▶ _Instructions for the task_: Reproduce only the stretch of entries below that begins at the first line and ends at the line holding "Geoquímico 2016".

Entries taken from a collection

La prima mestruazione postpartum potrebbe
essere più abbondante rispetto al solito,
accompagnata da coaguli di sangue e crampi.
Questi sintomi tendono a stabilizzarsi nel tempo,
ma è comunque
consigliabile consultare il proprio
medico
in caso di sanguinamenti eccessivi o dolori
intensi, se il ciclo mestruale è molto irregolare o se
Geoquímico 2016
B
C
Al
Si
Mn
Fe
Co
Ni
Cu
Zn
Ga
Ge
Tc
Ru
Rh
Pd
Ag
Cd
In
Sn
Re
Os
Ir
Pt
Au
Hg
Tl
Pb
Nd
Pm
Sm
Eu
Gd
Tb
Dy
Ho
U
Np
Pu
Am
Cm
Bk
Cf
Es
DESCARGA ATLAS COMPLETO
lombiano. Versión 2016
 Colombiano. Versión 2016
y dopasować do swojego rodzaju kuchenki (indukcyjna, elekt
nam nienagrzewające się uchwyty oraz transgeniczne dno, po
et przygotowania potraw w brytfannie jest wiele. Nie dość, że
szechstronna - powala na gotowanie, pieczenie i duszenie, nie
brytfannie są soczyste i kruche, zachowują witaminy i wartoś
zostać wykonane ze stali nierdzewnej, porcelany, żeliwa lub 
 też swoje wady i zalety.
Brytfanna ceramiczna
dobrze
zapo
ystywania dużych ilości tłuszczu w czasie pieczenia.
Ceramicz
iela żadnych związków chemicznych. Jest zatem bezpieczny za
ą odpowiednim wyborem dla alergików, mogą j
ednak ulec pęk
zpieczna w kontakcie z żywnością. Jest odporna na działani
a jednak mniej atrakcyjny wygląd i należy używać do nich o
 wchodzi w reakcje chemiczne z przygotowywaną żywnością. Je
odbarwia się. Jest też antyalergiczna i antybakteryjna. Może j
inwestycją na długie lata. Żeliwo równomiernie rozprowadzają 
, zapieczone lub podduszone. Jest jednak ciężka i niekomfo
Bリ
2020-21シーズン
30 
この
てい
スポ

▶ _Task result_:
La prima mestruazione postpartum potrebbe
essere più abbondante rispetto al solito,
accompagnata da coaguli di sangue e crampi.
Questi sintomi tendono a stabilizzarsi nel tempo,
ma è comunque
consigliabile consultare il proprio
medico
in caso di sanguinamenti eccessivi o dolori
intensi, se il ciclo mestruale è molto irregolare o se
Geoquímico 2016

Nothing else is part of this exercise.